For the reasons already cited, petitioner failed in significant ways to participate in her court-ordered treatment plan. Moreover, while one wonders whether petitioners mental health needs were fully assessed or treated, she does not challenge the reasonableness of services provided. Consequently, the court had no choice but to terminate services and proceed to permanency planning unless it could find a substantial probability of return based on the presence of all three factors listed above. Real party in interest concedes petitioner regularly visited T. but argues the evidence does not support findings petitioner made significant progress in resolving her drug abuse and demonstrated the capacity and ability to complete the objectives of her case plan and provide for T.s safety and well-being. We agree. As an accommodation, petitioner was allowed to participate in outpatient drug and alcohol treatment, which she completed. However, she did not regularly drug test. Therefore, there is no way of knowing if she is drug-free. Moreover, by refusing to regularly participate in therapy and take her medication as prescribed, petitioners ability to manage her anxiety and depression and thereby complete the objectives of her case plan and provide for T.s safety and well-being is unknown. Since the evidence does not support a substantial probability of return, we conclude the juvenile court properly terminated petitioners reunification services and set a section 366.26 hearing.



DISPOSITION



The petition for extraordinary writ is denied. This opinion is final forthwith as to this court.

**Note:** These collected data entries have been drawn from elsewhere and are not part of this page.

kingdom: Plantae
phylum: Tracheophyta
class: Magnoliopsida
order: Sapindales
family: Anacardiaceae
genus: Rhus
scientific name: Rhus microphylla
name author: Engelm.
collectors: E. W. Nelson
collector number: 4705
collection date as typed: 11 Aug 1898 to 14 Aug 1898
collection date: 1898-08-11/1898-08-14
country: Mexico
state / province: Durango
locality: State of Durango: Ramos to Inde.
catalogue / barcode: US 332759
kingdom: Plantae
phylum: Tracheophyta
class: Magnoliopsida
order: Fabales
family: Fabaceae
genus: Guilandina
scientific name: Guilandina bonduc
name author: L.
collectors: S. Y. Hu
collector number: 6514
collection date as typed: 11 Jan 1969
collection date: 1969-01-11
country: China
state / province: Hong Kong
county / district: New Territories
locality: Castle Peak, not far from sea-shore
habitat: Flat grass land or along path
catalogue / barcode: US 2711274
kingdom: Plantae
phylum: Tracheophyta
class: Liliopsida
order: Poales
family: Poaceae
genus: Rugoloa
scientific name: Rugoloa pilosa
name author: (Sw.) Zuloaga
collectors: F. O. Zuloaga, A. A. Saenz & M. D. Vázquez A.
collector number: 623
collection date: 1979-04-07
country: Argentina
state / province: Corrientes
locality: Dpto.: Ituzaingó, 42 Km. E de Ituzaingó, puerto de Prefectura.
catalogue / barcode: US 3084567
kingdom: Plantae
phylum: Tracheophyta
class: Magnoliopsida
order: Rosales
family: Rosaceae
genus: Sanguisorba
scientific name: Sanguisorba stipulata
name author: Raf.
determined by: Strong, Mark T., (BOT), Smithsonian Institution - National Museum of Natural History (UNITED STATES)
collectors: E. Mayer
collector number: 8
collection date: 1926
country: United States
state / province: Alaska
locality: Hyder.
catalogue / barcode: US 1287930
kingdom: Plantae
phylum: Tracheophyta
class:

Publication courtesy of California pro bono lawyer directory.



Analysis and review provided by Chula Vista Property line attorney.







*Before Vartabedian, Acting P.J., Levy, J., and Kane, J.



[1] All further statutory references are to the Welfare and Institutions Code unless otherwise indicated.





Description Petitioner, in pro. per., seeks an extraordinary writ (Cal. Rules of Court, rule 8.450 - 8.452) to vacate the orders of the juvenile court terminating reunification services and setting a Welfare and Institutions Code section 366.26 hearing as to her son T. Court deny the petition.